Ernst Johannes Wigforss (January 24 1881–2 January 1977) was a Swedish linguist (dialectologist), mostly known as a prominent member of the Social Democratic Workers' Party and Swedish Minister of Finance. Wigforss became one of the main theoreticians in the development of the Swedish Social Democratic movement’s revision of Marxism, from a revolutionary to a reformist organization. He was also inspired and stood ideological close to the ideas of Fabian Society and the Guild Socialism and inspired by people like , R. H. Tawney, L.T. Hobhouse and J. A. Hobson.He made contributions in his early writings about Industrial democracy and Workers' self-management.
Born in the town of Halmstad in Halland in south-western Sweden, Wigforss studied at Lund University from 1899 and completed a doctorate in 1913 with a dissertation on the dialect of south Halland, becoming docent in Scandinavian languages at the university the same year. He taught at the gymnasium in Lund (Lunds högre allmänna läroverk) 1911-1914 and as lecturer of German and Swedish at the Latin gymnasium in Gothenburg from 1914.

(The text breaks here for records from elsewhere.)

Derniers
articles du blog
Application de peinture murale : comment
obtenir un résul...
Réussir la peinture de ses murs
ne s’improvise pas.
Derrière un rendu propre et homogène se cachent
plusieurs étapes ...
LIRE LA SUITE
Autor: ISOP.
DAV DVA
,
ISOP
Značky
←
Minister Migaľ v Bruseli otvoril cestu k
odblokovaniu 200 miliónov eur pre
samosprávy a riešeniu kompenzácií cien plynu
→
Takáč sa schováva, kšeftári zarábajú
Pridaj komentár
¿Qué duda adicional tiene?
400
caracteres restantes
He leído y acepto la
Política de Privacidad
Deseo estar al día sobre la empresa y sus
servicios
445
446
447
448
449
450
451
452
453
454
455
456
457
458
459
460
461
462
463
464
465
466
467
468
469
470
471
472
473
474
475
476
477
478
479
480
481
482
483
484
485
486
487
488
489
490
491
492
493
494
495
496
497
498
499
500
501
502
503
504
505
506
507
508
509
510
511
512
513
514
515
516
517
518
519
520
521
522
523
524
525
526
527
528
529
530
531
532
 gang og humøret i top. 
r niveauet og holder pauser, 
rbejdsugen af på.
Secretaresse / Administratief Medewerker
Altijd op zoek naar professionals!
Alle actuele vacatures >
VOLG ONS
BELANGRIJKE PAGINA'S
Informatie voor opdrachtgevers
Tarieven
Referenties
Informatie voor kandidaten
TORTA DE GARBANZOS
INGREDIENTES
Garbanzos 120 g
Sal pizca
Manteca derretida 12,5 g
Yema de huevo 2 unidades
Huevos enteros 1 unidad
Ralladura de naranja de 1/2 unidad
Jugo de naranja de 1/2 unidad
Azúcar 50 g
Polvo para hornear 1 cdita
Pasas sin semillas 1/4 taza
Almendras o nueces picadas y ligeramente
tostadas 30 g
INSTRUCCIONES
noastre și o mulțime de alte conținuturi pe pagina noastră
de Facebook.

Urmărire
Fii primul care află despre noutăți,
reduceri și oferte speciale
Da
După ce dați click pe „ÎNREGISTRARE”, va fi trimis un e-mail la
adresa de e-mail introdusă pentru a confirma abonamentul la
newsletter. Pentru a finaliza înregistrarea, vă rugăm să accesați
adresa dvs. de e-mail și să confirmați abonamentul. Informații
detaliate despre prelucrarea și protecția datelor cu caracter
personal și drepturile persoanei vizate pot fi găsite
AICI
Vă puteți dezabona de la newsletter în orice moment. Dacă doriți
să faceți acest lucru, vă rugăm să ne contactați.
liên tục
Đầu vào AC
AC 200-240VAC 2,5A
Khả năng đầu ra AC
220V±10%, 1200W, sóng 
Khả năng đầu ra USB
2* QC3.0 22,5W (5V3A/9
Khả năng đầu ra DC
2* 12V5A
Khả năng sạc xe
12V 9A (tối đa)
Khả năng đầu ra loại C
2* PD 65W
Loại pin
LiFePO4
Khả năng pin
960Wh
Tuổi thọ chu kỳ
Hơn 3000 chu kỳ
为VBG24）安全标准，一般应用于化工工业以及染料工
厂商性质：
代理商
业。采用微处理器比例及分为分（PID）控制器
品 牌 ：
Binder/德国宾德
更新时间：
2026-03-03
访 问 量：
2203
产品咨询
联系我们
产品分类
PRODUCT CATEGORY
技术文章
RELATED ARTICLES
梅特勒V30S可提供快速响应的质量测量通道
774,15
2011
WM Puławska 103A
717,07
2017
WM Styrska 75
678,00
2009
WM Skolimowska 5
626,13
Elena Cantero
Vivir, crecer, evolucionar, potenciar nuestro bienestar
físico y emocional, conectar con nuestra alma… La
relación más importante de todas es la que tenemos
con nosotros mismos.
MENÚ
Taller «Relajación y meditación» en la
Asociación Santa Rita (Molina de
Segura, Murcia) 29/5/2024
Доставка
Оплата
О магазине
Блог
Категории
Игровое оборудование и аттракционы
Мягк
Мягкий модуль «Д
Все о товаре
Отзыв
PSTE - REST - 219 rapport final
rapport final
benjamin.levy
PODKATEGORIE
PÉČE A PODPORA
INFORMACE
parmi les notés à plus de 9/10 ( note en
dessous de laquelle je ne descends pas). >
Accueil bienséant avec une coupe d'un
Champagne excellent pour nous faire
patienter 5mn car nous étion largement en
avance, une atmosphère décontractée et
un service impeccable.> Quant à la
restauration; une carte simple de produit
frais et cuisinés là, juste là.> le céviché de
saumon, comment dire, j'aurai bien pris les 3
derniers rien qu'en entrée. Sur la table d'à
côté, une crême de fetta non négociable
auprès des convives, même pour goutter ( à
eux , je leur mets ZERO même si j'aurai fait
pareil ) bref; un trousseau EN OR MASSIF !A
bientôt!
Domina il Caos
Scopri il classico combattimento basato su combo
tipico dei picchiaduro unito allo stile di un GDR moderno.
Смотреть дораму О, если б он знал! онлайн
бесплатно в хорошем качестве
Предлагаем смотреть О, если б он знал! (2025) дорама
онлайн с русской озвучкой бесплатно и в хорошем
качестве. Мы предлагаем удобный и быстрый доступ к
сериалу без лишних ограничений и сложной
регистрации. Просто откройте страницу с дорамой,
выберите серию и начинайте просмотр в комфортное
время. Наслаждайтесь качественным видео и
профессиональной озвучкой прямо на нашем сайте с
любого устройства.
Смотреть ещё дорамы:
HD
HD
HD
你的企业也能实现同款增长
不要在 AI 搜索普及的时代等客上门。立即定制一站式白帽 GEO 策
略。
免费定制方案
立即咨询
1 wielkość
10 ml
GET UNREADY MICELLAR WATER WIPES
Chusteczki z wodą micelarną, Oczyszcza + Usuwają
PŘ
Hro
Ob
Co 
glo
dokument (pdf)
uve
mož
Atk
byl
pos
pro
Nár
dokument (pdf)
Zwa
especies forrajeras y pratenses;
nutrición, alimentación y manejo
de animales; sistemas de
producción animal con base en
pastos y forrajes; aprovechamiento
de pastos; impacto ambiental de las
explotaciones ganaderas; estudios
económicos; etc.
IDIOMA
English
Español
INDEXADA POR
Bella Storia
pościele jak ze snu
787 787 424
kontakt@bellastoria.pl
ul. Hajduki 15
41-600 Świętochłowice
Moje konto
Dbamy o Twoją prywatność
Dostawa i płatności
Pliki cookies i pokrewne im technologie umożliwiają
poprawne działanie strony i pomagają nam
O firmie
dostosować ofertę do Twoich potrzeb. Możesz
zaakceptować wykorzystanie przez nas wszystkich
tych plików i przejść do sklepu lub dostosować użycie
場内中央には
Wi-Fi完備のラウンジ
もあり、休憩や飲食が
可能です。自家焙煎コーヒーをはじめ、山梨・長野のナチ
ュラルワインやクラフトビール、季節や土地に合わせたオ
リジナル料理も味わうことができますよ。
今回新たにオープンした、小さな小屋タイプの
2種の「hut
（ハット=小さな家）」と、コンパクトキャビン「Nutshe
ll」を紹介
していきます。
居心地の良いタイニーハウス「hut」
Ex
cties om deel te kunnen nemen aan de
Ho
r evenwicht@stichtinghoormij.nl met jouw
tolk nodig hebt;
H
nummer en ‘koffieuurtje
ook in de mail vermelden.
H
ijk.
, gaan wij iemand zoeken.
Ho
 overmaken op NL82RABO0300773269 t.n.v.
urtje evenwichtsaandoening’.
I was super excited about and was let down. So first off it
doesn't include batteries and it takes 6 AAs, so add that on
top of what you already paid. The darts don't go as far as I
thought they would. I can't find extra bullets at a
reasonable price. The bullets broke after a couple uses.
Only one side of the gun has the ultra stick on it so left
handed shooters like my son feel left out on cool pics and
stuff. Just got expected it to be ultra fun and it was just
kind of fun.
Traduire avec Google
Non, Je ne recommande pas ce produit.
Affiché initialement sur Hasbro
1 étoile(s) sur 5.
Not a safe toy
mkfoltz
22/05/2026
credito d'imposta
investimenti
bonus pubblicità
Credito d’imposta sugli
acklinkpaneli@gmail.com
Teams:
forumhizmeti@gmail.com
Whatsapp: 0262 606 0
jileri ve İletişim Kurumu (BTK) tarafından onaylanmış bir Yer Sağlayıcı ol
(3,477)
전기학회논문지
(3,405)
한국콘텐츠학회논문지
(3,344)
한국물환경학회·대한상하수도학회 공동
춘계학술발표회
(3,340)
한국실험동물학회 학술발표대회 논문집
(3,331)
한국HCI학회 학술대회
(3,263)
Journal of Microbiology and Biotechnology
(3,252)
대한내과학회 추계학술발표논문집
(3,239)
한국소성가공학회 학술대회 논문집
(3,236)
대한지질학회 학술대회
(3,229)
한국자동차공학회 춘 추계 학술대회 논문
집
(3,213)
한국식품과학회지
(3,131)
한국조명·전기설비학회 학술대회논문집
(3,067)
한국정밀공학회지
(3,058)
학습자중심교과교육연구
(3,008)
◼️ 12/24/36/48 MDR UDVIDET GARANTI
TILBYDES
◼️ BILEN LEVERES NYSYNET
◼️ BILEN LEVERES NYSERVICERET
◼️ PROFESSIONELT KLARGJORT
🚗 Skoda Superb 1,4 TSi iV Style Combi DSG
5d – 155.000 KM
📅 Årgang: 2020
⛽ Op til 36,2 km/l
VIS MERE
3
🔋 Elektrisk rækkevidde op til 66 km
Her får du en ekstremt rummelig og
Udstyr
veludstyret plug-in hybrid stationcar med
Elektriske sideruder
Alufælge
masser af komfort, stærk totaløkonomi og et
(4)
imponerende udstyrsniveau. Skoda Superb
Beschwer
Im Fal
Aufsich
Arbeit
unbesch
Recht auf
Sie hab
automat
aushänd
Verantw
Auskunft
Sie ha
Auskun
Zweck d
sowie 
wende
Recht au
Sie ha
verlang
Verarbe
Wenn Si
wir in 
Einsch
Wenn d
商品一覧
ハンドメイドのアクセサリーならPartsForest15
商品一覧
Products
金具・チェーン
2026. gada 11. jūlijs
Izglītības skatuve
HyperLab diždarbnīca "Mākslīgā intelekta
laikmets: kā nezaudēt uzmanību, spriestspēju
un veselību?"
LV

Wigforss had published on political issues before completing his dissertation work and was in 1919 elected a social democratic member of the First Chamber of the Swedish Parliament, representing Gothenburg, where he became member of various committees. He was appointed member of the third cabinet of Hjalmar Branting in 1924, after Branting's resignation in January 1925 that of Rickard Sandler, and was made temporary Minister of Finance on 24 January, 1925 when Fredrik Thorsson fell ill, succeeding Thorsson on 8 May of the same year, following his death. The Sandler cabinet resigned on June 7, 1926.
Some say that Wigforss' economic policies were strongly influenced by John Maynard Keynes, but it's more likely to argue that he anticipated Keynes, as he proposed counter-cyclical economic policy before becoming minister of finance from 1932 until 1949. But it is perhaps more accurate to claim that his main economic influences came from Knut Wicksell and he inspired the younger people like Gunnar Myrdal and the Stockholm school ,that worked in the same direction as Keynes at the same time. John Kenneth Galbraith writes in his book A History of Economics: The Past as the Present, 1991, that it would be more fair to say "The Swedish Economic Revolution" than the "Keyneisan revolution" in economics, and that Wigforss was first in this transformation of the economical thinking and practice.
In his pamphlet Har vi råd att arbeta? (can we afford working?), widely believed to have won the 1932 elections for the Social Democrats, he made fun of the Liberal theory that cuts is the proper remedy of economic downturns. Although he is considered as the creator of the Swedish high-tax economy, controversies with Minister for Social Affairs Gustav Möller (who would have preferred taxing to have been even higher) prevented both from being elected party chairman and Prime Minister at the death of Hansson.
After his resignation, Wigforss continued until his death to write and speak of political issues and was considered as one of the most innovative and daring Social Democrat politicians. For example he supported the anti-nuclear movement of the fifties and contributed to the discontinuation of the Swedish nuclear arms programme in 1962.